_DOCUMENT TEXT:_
=======
The impact is based on research challenging conventional approaches to state-media relations in multicultural societies, with particular reference to Russia. The body of research has (a) informed the work of policy makers and NGOs by providing them with a more nuanced view of media-state relations in Russia, and of their implications for international affairs, including the rise of new cold war tensions; (b) made these groups aware of the importance of inter-ethnic and interfaith tensions to Russian media practices, and of parallels with media practices elsewhere; (c) contributed to the enhancement of public comprehension of the complexities of the Russian media environment.

Underpinning research

The impact derives from research conducted in Manchester (2003-2012); the first major publication was in 2009. The key researchers were Professor Stephen Hutchings (2006-date) and Professor Vera Tolz (2004-date).
=======
_EXTRACTED MATERIAL:_
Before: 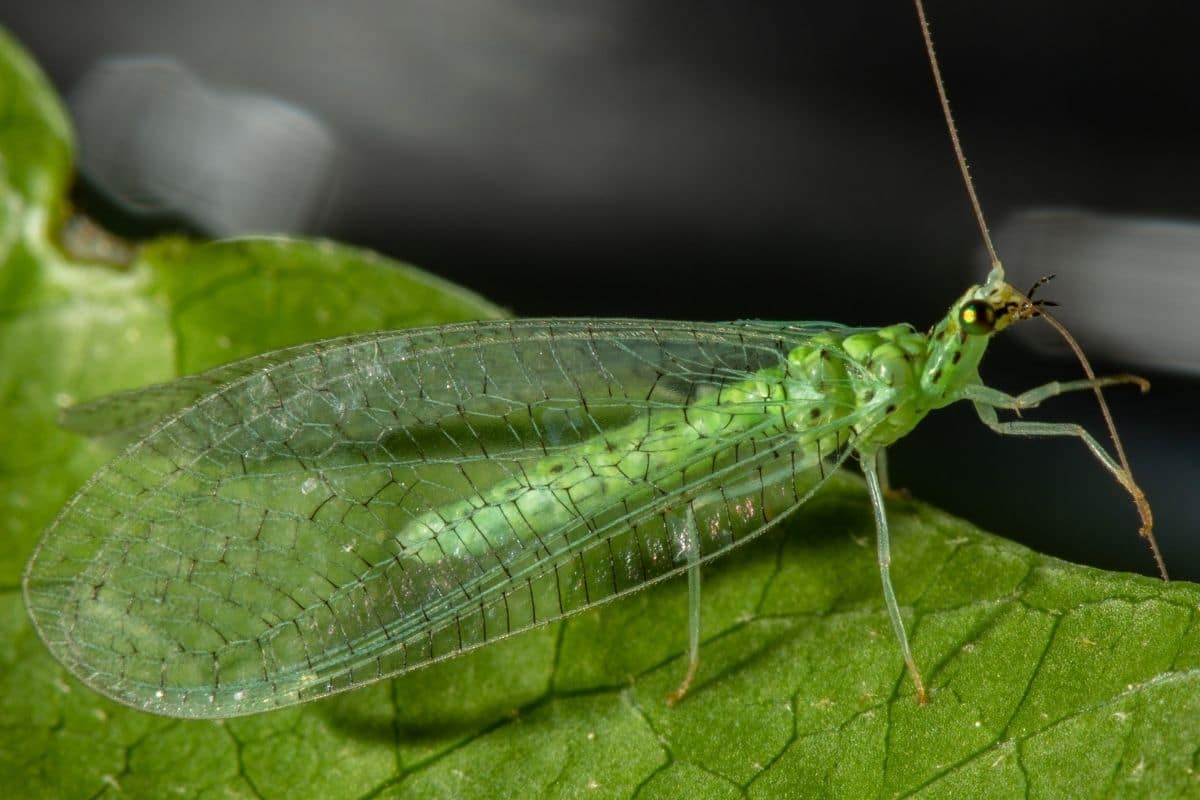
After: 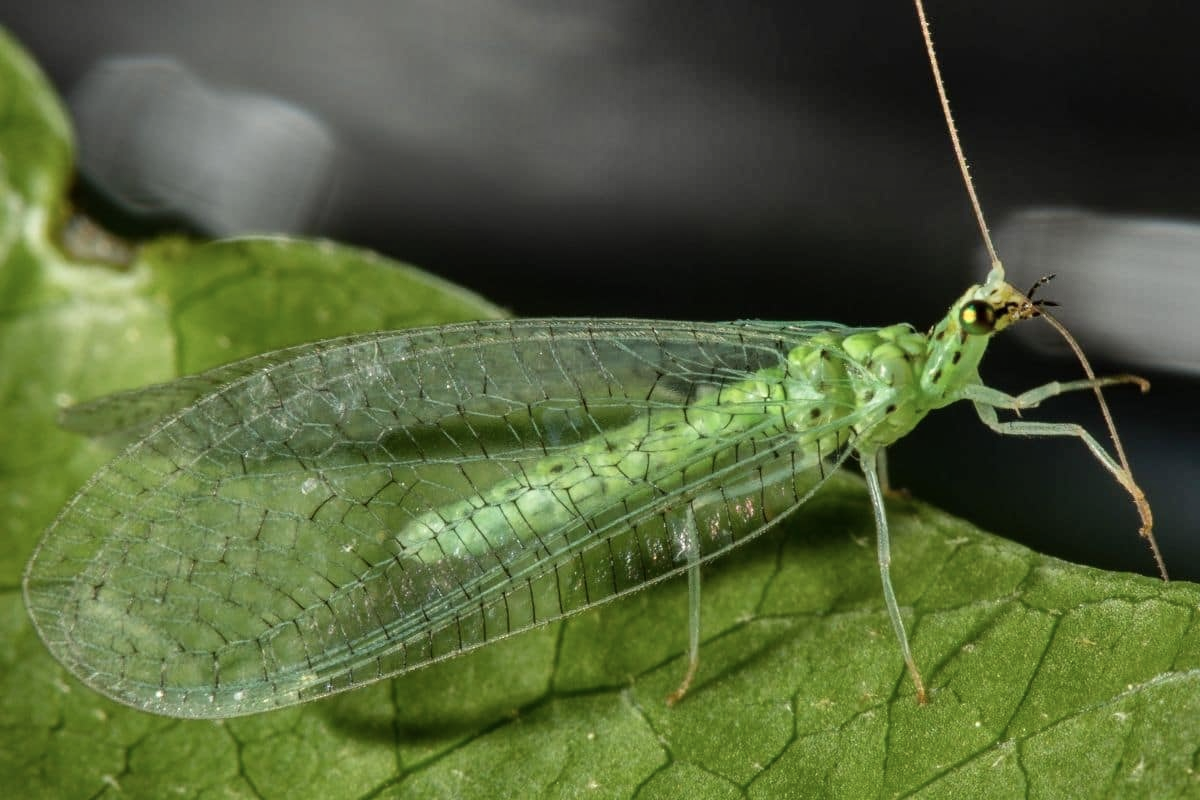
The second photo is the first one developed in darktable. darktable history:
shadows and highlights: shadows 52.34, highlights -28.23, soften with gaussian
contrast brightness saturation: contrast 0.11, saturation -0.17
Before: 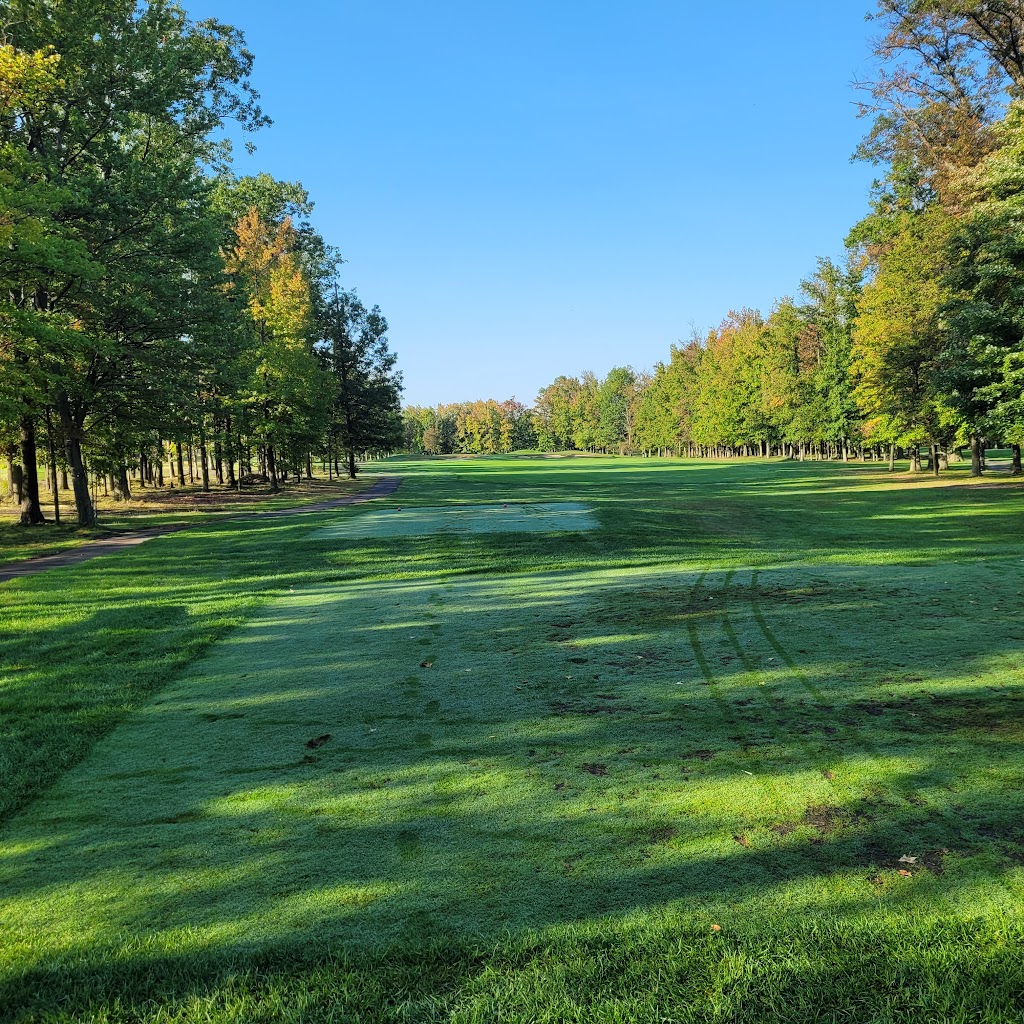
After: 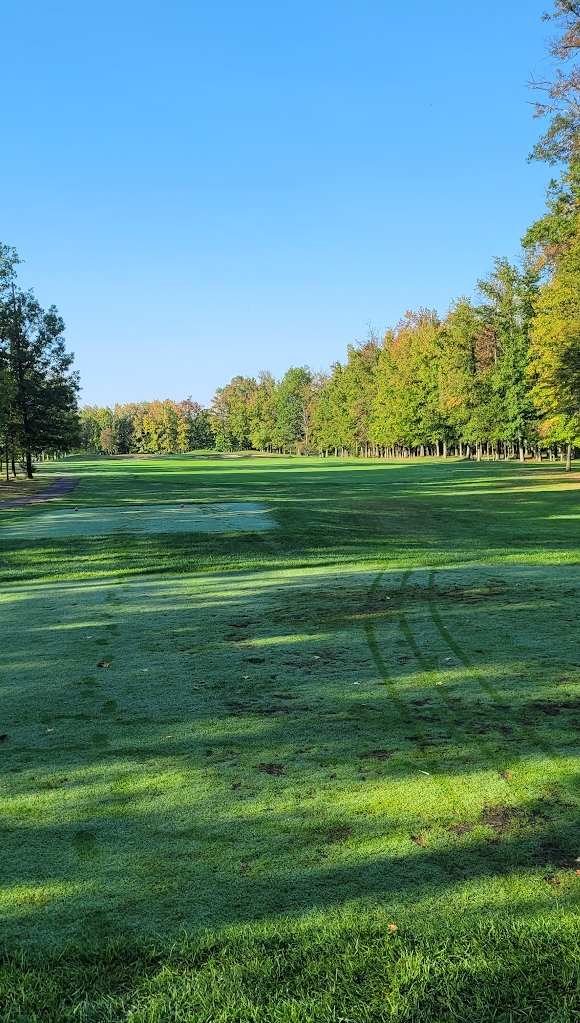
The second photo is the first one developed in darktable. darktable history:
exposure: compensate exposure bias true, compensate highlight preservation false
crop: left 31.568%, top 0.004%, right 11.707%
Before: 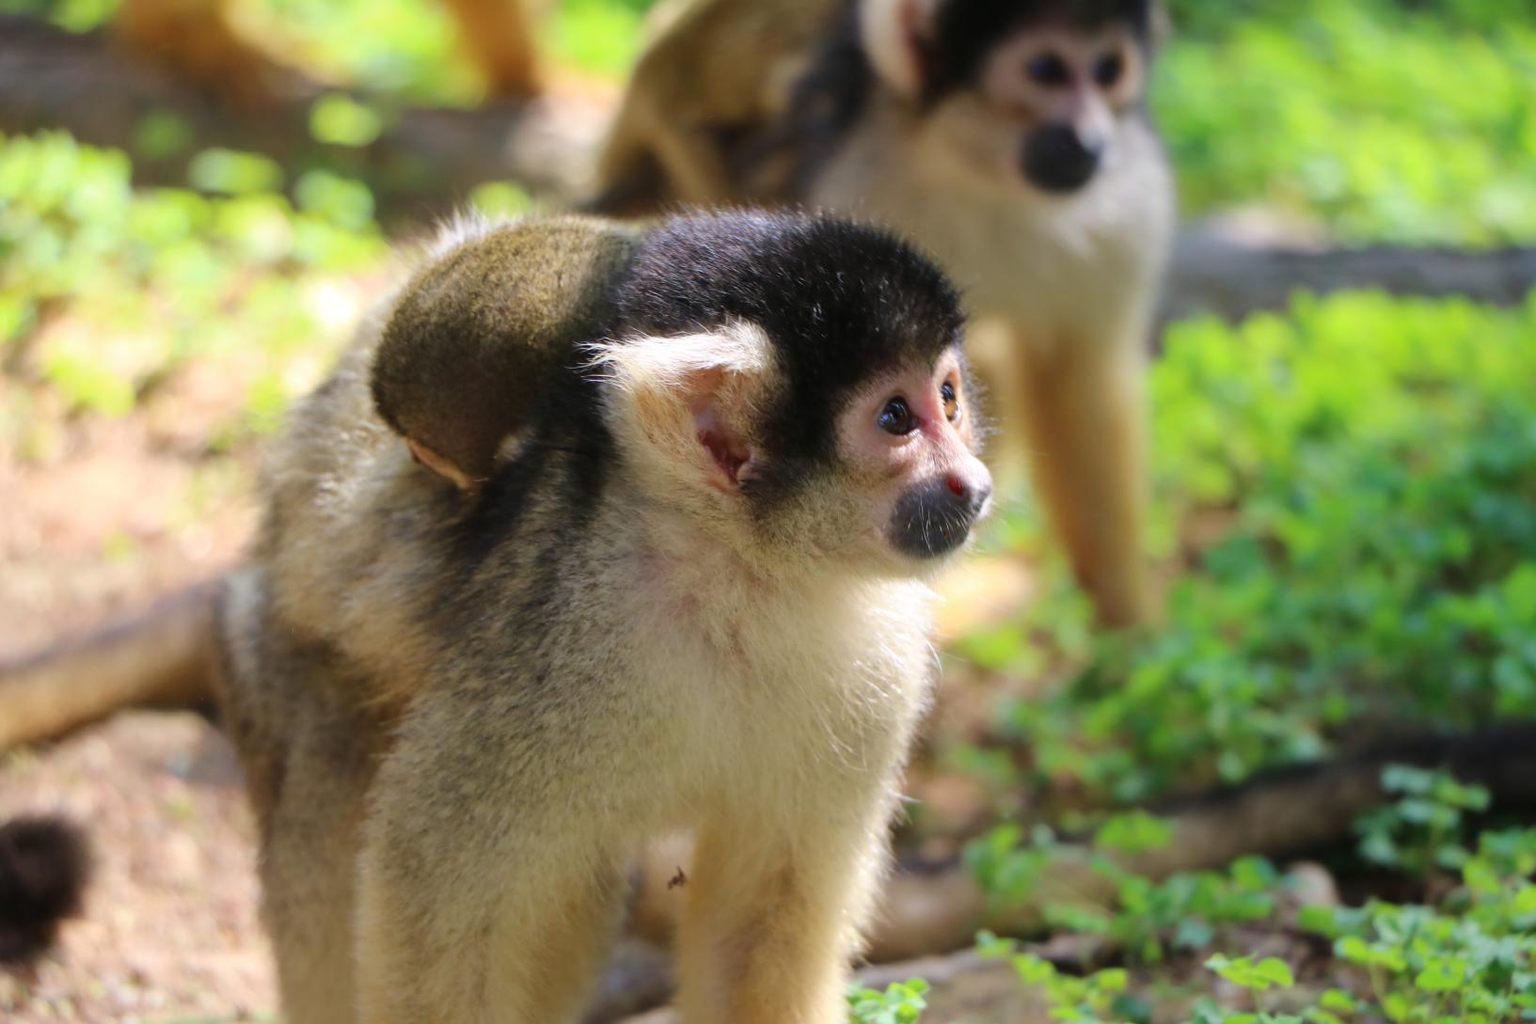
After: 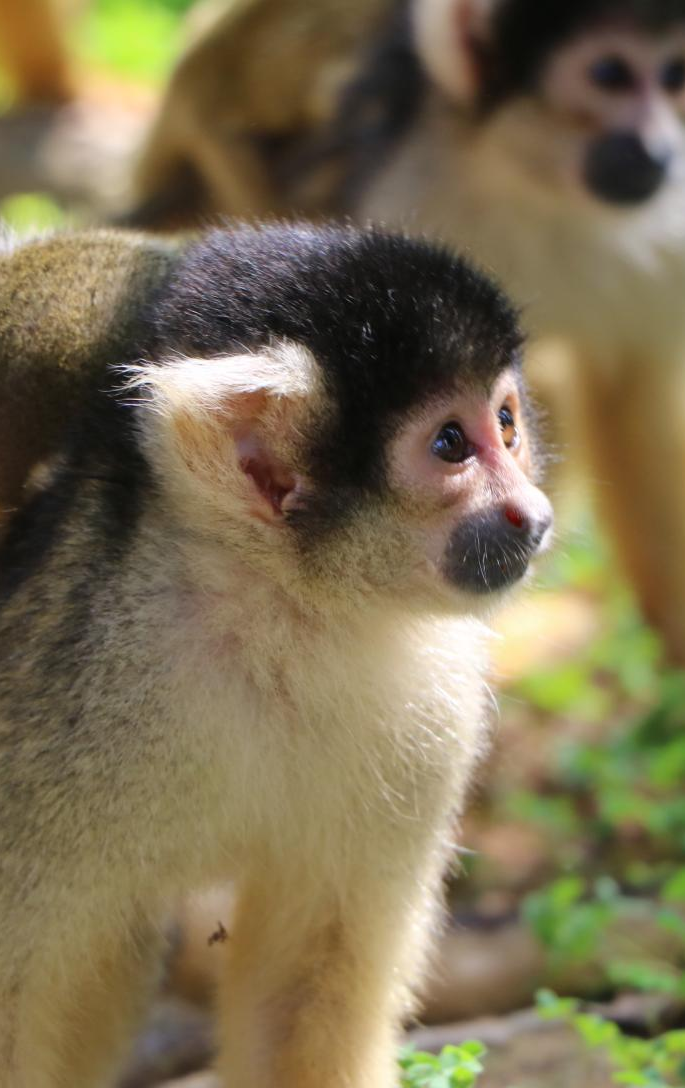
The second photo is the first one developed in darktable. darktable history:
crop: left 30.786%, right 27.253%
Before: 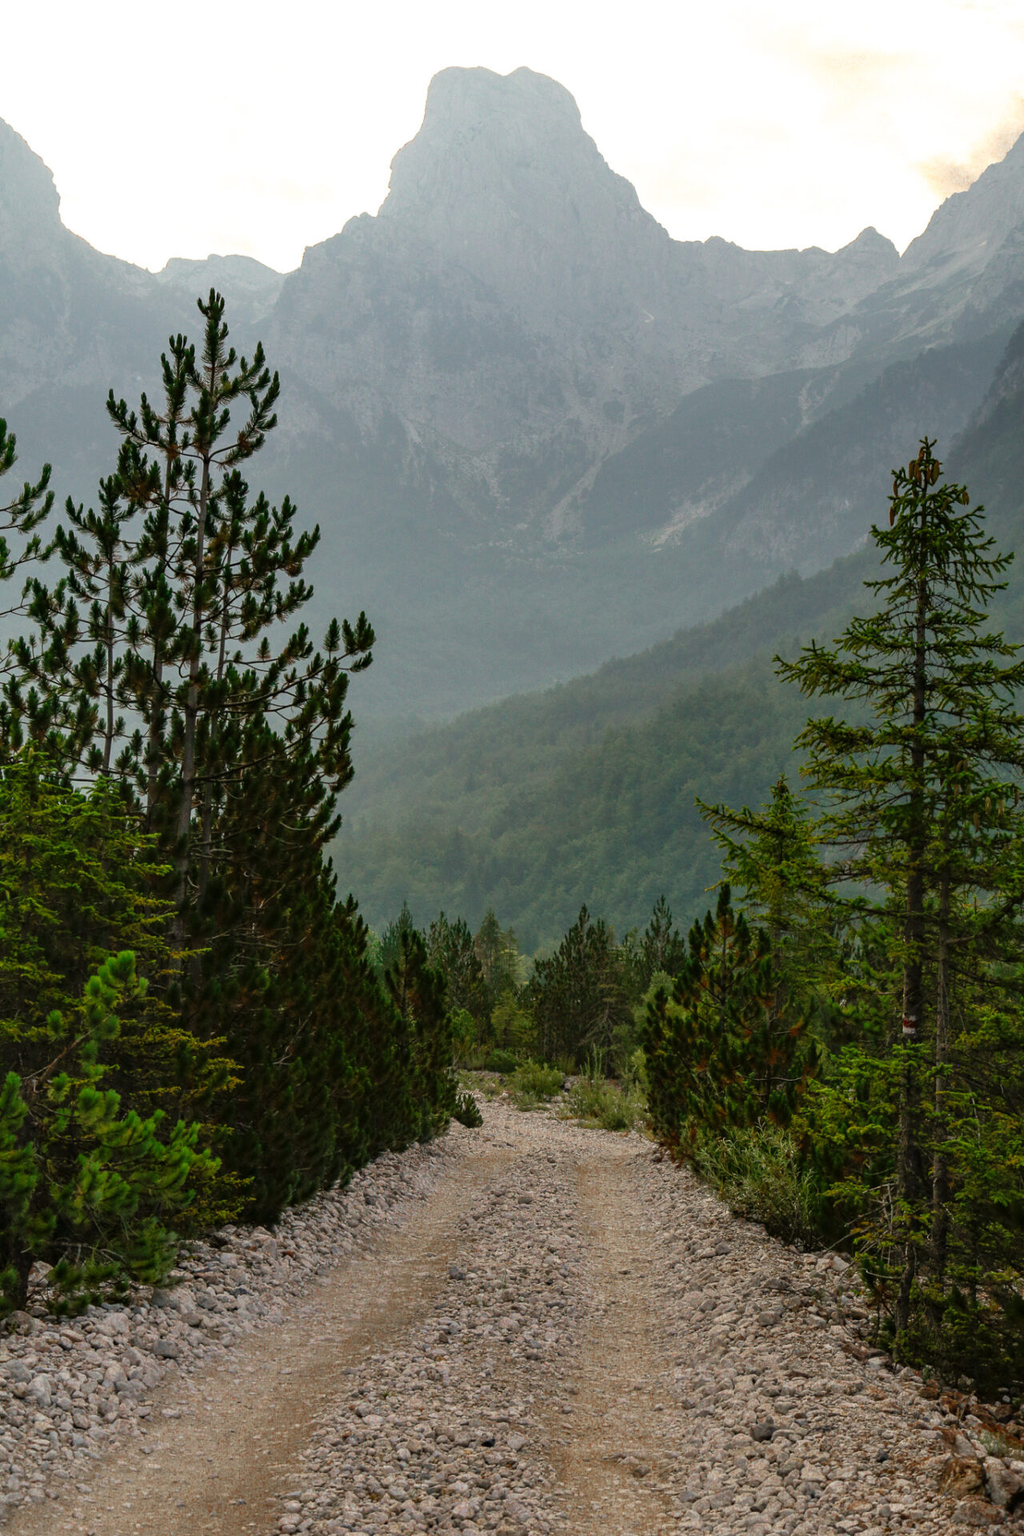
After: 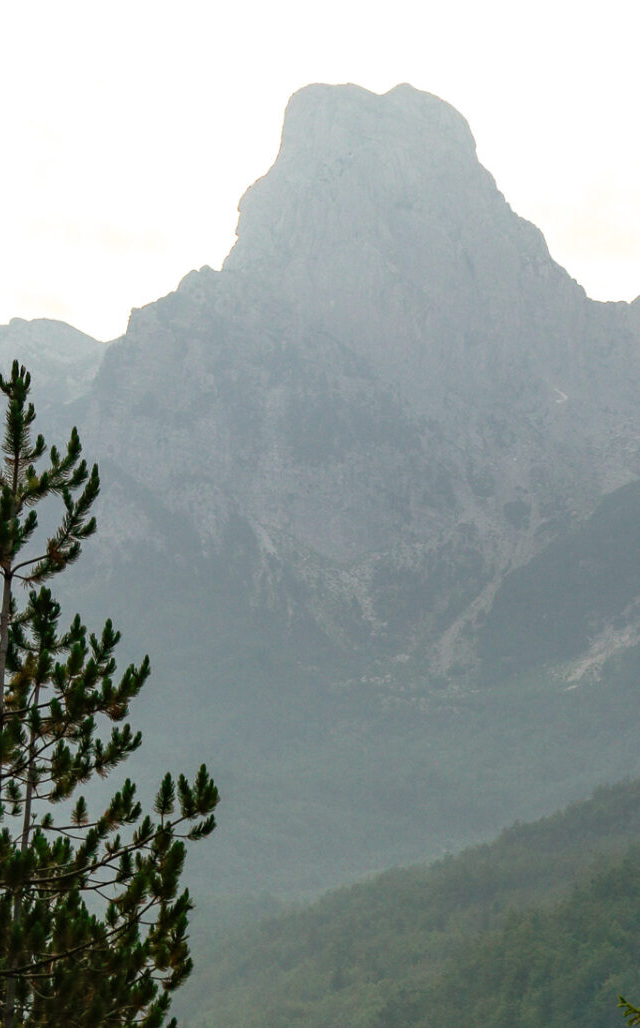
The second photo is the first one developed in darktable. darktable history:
=======
_WHAT YOU ARE ASKED TO DO:_ Could you resume the text on research into Russian media and the state, going on from its final sentence? The records stand apart from the text on research into Russian media and the state.

_REPLY:_
Focus of Research

The research focused on the relationship between television and power in Russia, accounting for the globalised media environment in which Russian television operates. Its main areas of concern were: (i) the role of broadcasting in the post-Soviet nation building project [3.1, 3.2]; (ii) the effectiveness of television as a tool of political consensus management; and (iii) the mediation of multicultural values in the context of the growth of radical Islam within Russia's Southern periphery, and of inter-ethnic tensions in its heartlands, and in comparison with other European broadcasters [3.3]. The time period covered was 2003-2013. Most attention was paid to the main state broadcasters (Channel 1, Rossia, and NTV). For 2006-09, BBC1 and France 2 broadcasts were also recorded and analysed.

Methods

These included the establishment of a corpus of recordings, digitised, annotated and catalogued according to a typology of news categories, enabling the team to generate datasets analysing volumes of coverage, salience, running orders and changing news agendas. These underpinned detailed discourse analyses centring on the role of post-Soviet television genre formats in `localising' global meanings, ideological gate-keeping strategies; the framing and representation of voices; lexical choice; narrative structures; the sequencing of images.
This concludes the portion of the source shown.